The above passage describes the air of jubilation and overwhelming pride that accompanied the beginning of the war. To fight for one’s country had not as of yet become a death sentence, and soldiers on both sides were honoured and inspired by the poets of their nations to go and bleed out their lives in France. By the start of 1915, the amount of soldiers joining up voluntarily had minimized by half, but the idea of the send-off was still immortalized in British minds. This is not the first poem that Owen has written about the phenomenon of the Send-Off. ‘Disabled’, another of his poems, takes into account the beautiful atmosphere of the gathered crowd coming to see off their young ones; however, ‘The Send-Off‘, though being named for the titular act, is far and away far darker than the act itself.
Wilfred Owen had a particular dislike of any and all forms of public affection, but it became a point of contention for him that the displays of emotion at send-offs and the likes were so patently performed, rather than felt; for after the soldiers were returned home, sometimes disabled, and other times mad, nobody would cheer for their return as they’d cheered for their departure. In ‘Disabled’, Owen plays about with the same dichotomy, though ‘The Send-Off’s short, haunting lines carry Owen’s meaning in a far clearer manner.
About Wilfred Owen
Wilfred Owen was a British poet of Anglo-welsh descent. He is known for his poems based on his experiences during the First World War where he fought as a soldier. His poems are often dark and gritty and do not put a positive spin on war at all, this is perhaps unsurprising given his service record which includes some time on discharge suffering from PTSD (or shellshock as it was known at the time).

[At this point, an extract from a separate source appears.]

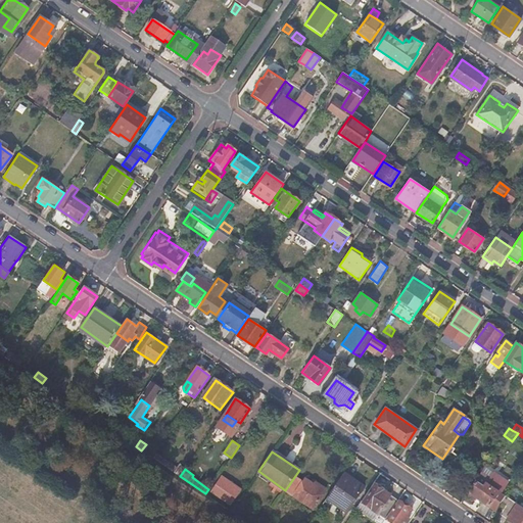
[(496,511),(502,502),(506,493),(502,491),(508,482),(492,472),(486,481),(478,475),(467,491),(496,511)]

He died tragically young, aged just twenty-five years old, just one week before the signing of the armistice that ended World War I but not before being granted a medal for his courage in battle. Wilfred Owen’s poetry was influenced greatly by the great romantic poets such as Keats and Shelley and their influences can be seen, particularly in Owens’ early poems. Owen’s interest in poetry began at a very young age which is fortunate as if hadn’t become interested until later in life, we might never have been able to enjoy his poems.